There is clear scientific evidence that climate change is resulting in an increase in extreme weather events. In the past year the nation has experienced multiple rain events that exceeded 20 inches in 24 hours. The Northeast region has experienced more than a 70% increase in extreme rainfall events—those in the top 1% for amount of rainfall in 24 hours—since 1958. Extreme rainfall events can cause far more erosion than increases in annual rainfall.

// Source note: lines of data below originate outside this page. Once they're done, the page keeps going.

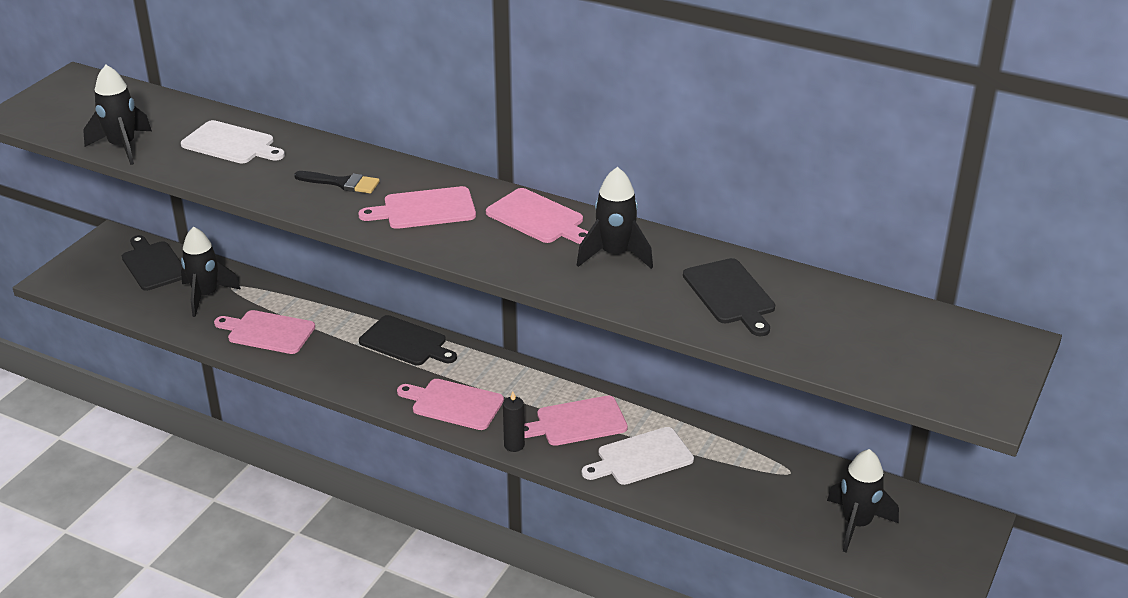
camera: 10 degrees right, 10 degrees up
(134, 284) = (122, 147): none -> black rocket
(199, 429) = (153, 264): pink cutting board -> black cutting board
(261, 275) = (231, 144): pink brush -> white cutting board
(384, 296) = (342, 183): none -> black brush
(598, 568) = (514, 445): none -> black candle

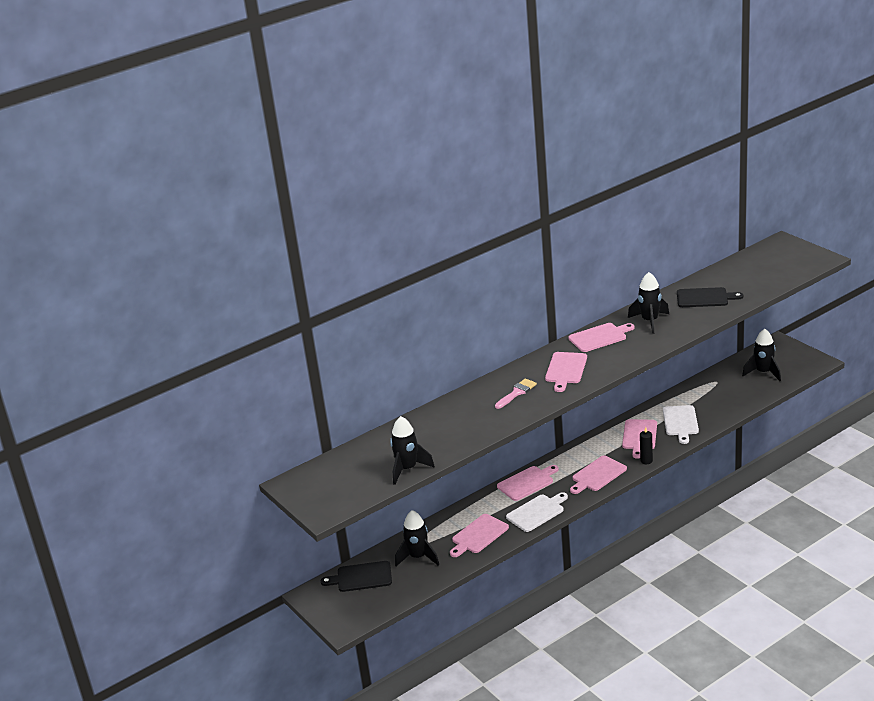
camera: 60 degrees left, 5 degrees down
(231, 144) = (438, 427): white cutting board -> white cutting board (537, 512)
(342, 183) = (517, 393): black brush -> pink brush
(406, 342) = (527, 483): black cutting board -> pink cutting board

Erosion is a powerful and fast-moving force at the West Valley site, as it sits on a geologically young and continuously changing landscape. An extreme weather event in West Valley in August of 2009 demonstrated how quickly the landscape can be altered. In this event, rapidly moving floodwaters scoured the toe of the Buttermilk valley wall, resulting in a large landslide that moved the valley wall 15 feet closer to the State burial grounds. Increased extreme weather events associated with climate change increase the likelihood of erosion, mass wasting and landslides, as well as the potential release of radioactive waste from West Valley into the Great Lakes.

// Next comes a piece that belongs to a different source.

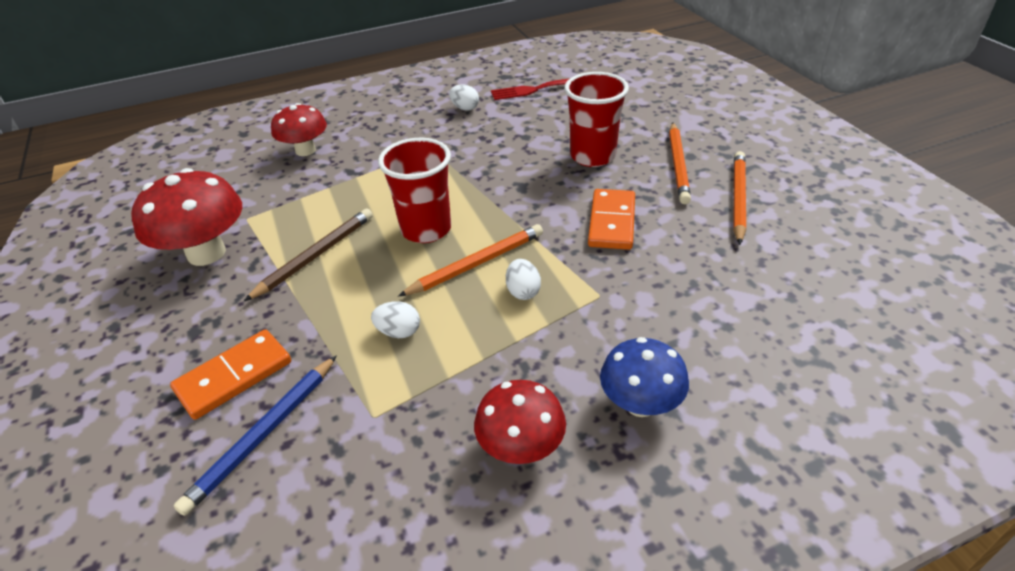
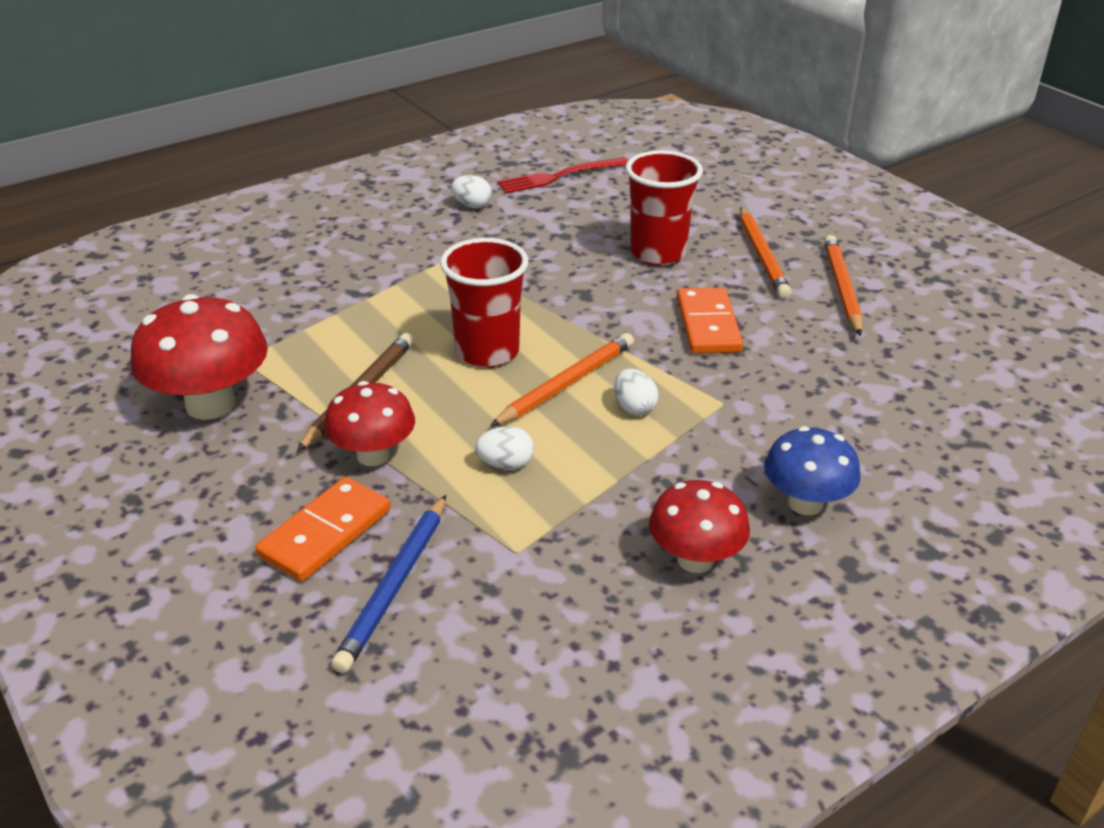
camera: 15 degrees left, 5 degrees down
(305, 150) = (280, 271): red mushroom -> red mushroom (373, 455)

Regrettably, the scoping notice failed to mention climate change as a potential environmental issue for analysis or as having potentially severe adverse impacts. A performance assessment of West Valley’s nuclear waste facilities must address worst case scenarios that address the site’s unique vulnerabilities and potential impacts from extreme weather caused by worsening climate change. Scenarios that cause the loss of containment and the potential for release of radioactive waste into the surrounding environment should be studied. The modelling performed must be capable of capturing multiple extreme weather events rather than just long-term averages.

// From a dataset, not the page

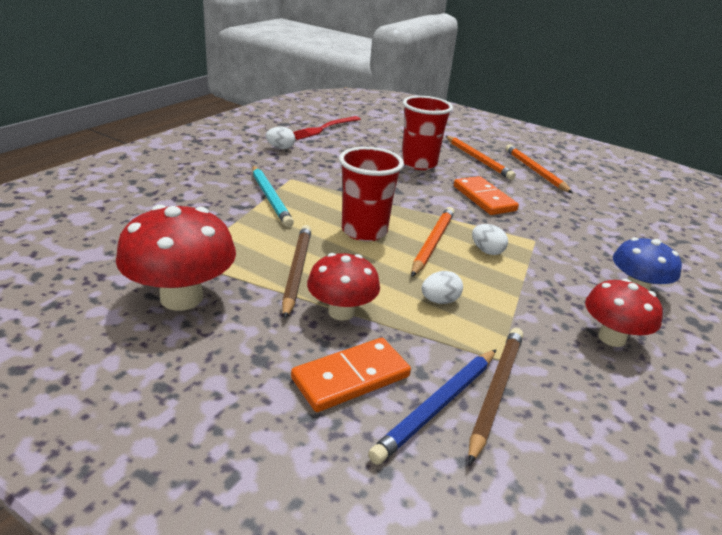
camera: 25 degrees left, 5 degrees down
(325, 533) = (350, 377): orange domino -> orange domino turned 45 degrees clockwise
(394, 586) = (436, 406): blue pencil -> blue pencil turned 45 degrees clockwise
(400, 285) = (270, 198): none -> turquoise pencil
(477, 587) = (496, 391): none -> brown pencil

The SEIS Must Consider Impacts on Public Health for Thousands of Generations


Much of the site is heavily contaminated with dangerous radioactive wastes, many of which will be radioactive for tens of thousands of years, and some for millions of years. There is no safe level of exposure to radioactive waste[i]– every exposure increases the risk of serious adverse health impacts, including cancer, birth defects, neurological effects, and other health damage. Leaving any waste buried onsite, risking a release of dangerous radioactive waste into the surrounding environment and our Great Lakes, threatens public health for thousands of generations to come.

 

The SEIS Must Consider the Long-Term Cost Benefits of Full Cleanup


The Sitewide Removal Option provides the most cost-effective approach over the long term. An independent, state-funded study released in 2008—The Real Costs of Cleaning Up Nuclear Waste: A Full Cost Accounting of Cleanup Options for the West Valley Nuclear Waste Site—revealed that leaving buried waste at the site is both high risk and expensive, while a waste excavation cleanup presents the least risk to a large population at the lowest cost. Full site cleanup was estimated to cost $9.9 billion (in 1996 dollars) while future costs of remediation of onsite buried waste costs would cost $13 billion, and $27 billion if a catastrophic release of only a small portion of the radioactive waste occurred. While a full exhumation of waste appears costly, the costs associated with a catastrophic release over the long term would be significantly higher. The SEIS must report and assess using a ZERO discount rate. It is essential to not discount future costs as this would skew and minimize the significance of future releases and consequences.


In closing, we strongly support the Sitewide Removal Option to clean up the West Valley site as soon as possible. We can no longer kick the can down the road, passing along this burden to future generations. To do so is irresponsible, dangerous, and costly.

The SEIS must focus on how to clean up all the waste, not if.